October 20, 2015 may as well be termed the end of a grinding depression at least for septuagenarian Joe. Newfound images erupted. Self-portraits of an old man in flight. Liberation! Lust!

With the dismissal of Harper and many of his obedient sycophants, ECW Press announced the publishing of Joe’s fourth book of portraits, JOE’S NEIGHBOURS in the spring of 2016. The renaissance resumes. Joe says: “Art is the healer. It’s what I know.”

2016. With the release of JOE’S NEIGHBOURS, the climate in Canada warmed to “Mr. Sunny Ways” Prime Minister Justin Trudeau. But climate was to be the nemesis; Joe’s depiction of the firestorm in the tar sands, the conflagration at Fort Mac. And with that, came the rise of sociopath, proud “pussy groper” Donald J. Trump, America’s white-power icon. Ironically, Joe portrayed revolutionary humanist Pope Francis who defied all in the Catholic hierarchy.

2017. Donald Trump’s war on truth became a catalyst for Joe’s preoccupation with a need for an antidote to Trump’s nightmare presidency. Painting freaks like white-power acolyte Steve Bannon and Kellyanne Conway became the Joe version of the truth. The Antidote series began in earnest with yet another kind of portrait – Canadian hero-author Linda McQuaig! Joe’s last gasp of 2017 was to lead to his Antidote Series. Joe medicine-man was next.

M. Joe also extended his advocacy work on behalf of Dr. Ludmila Ilina, acting as an editor for her book (and legal advocate through aidwyc.org – Association in Defence of the Wrongly Convicted). The Art of Ludmila, was painted while she spent eight years in a Canadian federal penitentiary.

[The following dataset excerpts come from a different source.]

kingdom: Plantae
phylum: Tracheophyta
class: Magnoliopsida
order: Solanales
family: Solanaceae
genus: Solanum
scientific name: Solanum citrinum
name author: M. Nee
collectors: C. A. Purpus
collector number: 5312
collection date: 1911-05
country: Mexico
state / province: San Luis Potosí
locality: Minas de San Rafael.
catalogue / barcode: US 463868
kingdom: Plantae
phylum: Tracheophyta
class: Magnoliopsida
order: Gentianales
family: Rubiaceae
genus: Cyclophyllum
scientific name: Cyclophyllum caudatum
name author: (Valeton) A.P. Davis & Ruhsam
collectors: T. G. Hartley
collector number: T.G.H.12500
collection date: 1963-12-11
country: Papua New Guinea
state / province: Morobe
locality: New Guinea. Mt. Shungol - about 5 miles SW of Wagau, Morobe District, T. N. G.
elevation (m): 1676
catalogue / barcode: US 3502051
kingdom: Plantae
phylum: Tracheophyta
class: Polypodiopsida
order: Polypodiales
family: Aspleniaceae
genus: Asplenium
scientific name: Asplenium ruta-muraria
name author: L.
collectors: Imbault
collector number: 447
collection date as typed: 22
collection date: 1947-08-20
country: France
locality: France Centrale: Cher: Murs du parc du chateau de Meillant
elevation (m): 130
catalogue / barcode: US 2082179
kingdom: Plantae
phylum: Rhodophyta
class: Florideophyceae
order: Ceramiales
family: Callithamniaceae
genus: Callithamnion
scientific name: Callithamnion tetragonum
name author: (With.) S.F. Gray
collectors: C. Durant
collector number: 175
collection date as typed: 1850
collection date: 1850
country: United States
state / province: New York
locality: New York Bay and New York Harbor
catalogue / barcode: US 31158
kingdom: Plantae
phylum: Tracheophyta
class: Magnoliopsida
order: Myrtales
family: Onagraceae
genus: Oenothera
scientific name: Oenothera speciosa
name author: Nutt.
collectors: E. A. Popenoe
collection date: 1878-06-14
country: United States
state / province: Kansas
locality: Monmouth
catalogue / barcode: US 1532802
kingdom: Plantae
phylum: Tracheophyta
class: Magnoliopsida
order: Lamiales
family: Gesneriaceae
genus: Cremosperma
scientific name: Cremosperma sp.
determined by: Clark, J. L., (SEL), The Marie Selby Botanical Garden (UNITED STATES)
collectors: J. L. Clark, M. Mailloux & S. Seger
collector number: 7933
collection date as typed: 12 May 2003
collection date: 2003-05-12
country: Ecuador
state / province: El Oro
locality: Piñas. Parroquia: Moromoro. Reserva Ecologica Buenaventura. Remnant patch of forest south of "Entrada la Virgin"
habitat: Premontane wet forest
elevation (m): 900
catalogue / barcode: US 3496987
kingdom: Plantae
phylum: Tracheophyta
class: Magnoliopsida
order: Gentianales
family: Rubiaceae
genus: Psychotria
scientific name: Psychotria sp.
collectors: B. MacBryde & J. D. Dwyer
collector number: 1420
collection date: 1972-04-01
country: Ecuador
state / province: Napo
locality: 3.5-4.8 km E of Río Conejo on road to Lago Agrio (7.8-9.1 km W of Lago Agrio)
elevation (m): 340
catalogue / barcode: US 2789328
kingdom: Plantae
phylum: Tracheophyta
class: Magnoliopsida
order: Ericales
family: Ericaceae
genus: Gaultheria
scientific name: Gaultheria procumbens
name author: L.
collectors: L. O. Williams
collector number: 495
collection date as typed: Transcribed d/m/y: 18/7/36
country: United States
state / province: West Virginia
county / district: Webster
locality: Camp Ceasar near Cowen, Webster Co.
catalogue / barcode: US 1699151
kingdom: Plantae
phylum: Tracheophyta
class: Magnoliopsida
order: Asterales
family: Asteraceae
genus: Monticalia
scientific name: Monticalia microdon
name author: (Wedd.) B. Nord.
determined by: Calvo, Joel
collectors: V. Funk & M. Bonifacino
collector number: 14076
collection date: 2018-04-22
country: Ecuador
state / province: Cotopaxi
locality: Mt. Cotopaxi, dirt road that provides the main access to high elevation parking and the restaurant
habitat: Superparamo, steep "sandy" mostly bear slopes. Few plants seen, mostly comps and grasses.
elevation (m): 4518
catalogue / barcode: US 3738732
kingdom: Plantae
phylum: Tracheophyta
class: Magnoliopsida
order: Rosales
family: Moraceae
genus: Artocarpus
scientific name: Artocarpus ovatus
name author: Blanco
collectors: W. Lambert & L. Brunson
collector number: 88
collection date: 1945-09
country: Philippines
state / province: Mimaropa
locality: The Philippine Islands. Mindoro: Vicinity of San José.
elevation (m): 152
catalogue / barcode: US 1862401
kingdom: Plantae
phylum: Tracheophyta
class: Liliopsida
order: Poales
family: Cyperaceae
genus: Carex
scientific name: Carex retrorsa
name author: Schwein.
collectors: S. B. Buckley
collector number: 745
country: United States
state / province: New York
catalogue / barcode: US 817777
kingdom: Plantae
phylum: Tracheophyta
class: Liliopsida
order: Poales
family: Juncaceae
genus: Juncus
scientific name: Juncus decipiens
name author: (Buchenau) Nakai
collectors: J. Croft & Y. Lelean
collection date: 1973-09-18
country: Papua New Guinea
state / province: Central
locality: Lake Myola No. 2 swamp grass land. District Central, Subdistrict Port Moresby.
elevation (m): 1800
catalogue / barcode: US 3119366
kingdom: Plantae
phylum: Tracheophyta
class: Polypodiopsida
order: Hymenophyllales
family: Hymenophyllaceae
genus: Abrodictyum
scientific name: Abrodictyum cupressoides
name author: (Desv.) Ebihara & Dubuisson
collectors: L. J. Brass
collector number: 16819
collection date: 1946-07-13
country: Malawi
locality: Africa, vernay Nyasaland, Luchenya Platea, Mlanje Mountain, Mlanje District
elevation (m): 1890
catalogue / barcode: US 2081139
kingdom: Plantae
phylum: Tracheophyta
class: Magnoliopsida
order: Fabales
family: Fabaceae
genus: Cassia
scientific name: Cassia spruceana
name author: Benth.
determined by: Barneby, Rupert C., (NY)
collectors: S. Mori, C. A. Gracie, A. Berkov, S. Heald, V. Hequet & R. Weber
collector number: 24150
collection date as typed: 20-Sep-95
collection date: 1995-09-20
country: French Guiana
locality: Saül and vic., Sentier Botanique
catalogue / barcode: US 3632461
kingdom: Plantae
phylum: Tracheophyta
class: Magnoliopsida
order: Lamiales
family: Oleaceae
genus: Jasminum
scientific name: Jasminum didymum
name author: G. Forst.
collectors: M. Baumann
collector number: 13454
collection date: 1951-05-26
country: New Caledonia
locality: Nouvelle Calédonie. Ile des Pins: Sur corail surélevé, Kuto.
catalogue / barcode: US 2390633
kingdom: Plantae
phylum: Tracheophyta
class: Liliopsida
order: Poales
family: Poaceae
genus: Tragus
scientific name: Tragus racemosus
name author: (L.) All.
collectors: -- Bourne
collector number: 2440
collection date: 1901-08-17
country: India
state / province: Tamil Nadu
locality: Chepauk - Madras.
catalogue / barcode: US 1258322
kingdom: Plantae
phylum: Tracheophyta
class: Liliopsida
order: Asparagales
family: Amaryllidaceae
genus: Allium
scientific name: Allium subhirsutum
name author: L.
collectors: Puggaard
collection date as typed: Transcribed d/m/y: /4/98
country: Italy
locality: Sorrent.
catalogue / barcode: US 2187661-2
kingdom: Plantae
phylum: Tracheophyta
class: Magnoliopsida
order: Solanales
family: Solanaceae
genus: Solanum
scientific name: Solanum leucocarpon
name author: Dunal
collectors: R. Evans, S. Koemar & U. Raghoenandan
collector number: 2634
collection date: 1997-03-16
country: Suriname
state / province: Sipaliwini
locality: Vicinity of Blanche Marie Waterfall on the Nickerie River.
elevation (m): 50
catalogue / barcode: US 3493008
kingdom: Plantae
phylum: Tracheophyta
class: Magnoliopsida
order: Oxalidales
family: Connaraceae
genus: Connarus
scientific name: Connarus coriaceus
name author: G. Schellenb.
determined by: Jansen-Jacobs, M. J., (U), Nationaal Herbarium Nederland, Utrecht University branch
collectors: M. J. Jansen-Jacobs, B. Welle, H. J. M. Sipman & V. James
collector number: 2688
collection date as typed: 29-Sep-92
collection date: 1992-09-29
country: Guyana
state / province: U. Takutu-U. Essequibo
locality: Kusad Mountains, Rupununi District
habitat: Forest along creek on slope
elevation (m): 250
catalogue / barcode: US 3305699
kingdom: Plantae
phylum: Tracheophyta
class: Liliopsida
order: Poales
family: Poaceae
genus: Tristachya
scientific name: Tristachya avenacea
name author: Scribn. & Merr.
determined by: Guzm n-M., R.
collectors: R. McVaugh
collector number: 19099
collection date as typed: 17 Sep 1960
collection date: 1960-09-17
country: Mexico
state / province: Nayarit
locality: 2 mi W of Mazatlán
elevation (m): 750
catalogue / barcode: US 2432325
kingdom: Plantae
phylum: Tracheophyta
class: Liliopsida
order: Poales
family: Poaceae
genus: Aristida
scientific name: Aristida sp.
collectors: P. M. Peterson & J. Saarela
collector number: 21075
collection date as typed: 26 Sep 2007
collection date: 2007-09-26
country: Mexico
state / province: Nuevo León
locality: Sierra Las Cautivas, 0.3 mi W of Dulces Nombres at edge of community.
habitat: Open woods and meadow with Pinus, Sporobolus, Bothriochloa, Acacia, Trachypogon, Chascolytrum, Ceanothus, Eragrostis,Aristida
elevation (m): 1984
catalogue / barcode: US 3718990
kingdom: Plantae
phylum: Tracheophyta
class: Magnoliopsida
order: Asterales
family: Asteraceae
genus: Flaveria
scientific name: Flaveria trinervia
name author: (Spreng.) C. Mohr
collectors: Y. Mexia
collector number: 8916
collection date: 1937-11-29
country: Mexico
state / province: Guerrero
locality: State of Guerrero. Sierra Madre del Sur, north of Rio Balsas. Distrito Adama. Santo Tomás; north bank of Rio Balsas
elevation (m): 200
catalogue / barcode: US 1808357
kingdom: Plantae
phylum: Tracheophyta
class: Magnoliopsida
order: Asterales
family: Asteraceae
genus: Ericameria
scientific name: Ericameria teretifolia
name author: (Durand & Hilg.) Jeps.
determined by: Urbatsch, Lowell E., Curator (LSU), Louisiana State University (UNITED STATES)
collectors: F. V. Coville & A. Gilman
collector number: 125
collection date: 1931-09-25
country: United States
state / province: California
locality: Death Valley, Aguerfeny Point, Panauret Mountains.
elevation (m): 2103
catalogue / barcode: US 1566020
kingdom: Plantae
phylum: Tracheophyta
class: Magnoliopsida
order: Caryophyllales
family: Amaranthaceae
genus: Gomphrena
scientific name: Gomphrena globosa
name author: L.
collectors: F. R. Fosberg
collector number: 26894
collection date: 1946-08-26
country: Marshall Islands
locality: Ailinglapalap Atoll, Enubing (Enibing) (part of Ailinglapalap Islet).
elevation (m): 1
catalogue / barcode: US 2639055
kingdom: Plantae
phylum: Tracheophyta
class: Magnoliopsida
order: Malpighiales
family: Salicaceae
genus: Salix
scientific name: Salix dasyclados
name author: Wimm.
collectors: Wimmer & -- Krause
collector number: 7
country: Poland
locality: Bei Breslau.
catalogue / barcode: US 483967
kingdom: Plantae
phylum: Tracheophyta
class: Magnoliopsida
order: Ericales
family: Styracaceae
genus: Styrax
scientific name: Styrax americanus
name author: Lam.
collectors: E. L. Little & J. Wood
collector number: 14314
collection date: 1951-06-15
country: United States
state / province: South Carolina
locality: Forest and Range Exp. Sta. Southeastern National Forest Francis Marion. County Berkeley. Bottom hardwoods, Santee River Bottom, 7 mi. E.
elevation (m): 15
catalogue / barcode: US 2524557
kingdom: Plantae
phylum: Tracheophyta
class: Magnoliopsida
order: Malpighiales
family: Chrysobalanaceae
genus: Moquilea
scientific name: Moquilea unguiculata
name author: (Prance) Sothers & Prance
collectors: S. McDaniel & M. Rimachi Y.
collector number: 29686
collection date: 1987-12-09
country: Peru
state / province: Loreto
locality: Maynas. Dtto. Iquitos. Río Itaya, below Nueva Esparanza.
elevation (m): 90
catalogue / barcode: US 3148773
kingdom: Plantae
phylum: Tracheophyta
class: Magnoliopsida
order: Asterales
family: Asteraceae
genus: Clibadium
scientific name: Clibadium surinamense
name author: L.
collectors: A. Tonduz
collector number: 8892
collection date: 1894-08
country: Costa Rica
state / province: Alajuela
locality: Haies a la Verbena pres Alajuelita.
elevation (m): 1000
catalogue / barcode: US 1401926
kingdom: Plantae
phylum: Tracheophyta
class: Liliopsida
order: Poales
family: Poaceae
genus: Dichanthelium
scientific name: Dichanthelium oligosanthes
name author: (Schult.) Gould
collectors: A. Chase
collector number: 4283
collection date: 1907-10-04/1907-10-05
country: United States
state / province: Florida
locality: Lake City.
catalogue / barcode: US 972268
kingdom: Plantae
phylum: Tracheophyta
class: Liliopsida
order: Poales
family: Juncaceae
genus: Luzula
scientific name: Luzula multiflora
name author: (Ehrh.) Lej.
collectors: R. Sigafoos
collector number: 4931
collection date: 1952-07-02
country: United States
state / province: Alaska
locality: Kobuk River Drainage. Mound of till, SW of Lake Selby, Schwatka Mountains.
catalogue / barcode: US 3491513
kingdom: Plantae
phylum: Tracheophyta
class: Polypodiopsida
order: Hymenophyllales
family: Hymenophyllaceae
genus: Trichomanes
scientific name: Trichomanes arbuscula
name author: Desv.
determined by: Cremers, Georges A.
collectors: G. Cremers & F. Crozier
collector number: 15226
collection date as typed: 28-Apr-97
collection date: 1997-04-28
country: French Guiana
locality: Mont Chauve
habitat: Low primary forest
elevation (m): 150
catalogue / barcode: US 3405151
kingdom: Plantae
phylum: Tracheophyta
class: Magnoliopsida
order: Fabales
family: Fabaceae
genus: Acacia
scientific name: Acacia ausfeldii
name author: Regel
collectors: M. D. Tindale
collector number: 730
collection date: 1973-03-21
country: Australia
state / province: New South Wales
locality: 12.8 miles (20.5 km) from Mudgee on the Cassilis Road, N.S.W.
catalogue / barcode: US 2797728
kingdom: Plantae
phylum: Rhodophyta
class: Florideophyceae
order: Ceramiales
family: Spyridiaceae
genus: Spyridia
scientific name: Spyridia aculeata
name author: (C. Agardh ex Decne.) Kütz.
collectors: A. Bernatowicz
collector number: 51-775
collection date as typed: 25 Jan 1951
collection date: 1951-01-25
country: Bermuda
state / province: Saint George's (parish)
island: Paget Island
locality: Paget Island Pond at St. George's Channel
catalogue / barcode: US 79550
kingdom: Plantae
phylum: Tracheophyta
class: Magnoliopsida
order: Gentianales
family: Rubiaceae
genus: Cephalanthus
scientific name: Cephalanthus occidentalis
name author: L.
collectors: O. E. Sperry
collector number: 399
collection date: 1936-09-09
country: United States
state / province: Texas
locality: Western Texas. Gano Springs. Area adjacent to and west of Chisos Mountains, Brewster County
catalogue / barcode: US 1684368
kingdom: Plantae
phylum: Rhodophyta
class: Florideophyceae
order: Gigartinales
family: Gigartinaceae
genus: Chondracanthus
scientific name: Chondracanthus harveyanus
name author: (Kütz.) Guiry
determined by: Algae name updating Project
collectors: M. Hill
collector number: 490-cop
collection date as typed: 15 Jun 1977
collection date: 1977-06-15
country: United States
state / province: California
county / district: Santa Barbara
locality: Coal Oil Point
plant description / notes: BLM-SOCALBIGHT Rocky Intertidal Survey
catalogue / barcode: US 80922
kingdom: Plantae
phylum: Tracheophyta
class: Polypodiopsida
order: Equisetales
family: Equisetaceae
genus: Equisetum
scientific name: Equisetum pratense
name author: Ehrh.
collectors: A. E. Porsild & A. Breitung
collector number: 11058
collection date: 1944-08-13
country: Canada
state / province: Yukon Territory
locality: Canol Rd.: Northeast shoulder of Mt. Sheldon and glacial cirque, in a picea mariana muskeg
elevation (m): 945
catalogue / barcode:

2018. Alert! Mendelson Joe hoper changed his suffix “hoper” to “persister” for 2018. Why? As philosopher at large, Joe regrets his longheld hope met up with the death of democracy both here in Ontario, Canada not to mention the debasement gripping America under sociopath, misogynist-liar Donald J. Trump, America’s rabid “so-called’ populist president. Both Trump and newly minted Ontario Premier Doug Ford are clear signs of a pathology called fascism. Sickness for all.

Joe says: “all art is political”. He also said decades back that “women are the only hope”. As painter of trees, water, women, beauty (yes), M. Joe marked 2018 with more depictions of the aforesaid Trump but, now, a series depicting thug Doug, ‘the predator’ Ford. Ugliness!!

The most optimistic portrait came in spring when journalist, Laura Robinson sat for persister, self-taughter senior Joe. “True journalism is the lifeblood of truth along with science” so said the poet Joet.

The picture ain’t pretty, witnesseth Adrienne Clarkson, The Big Spender© (a portrait by M. Joe).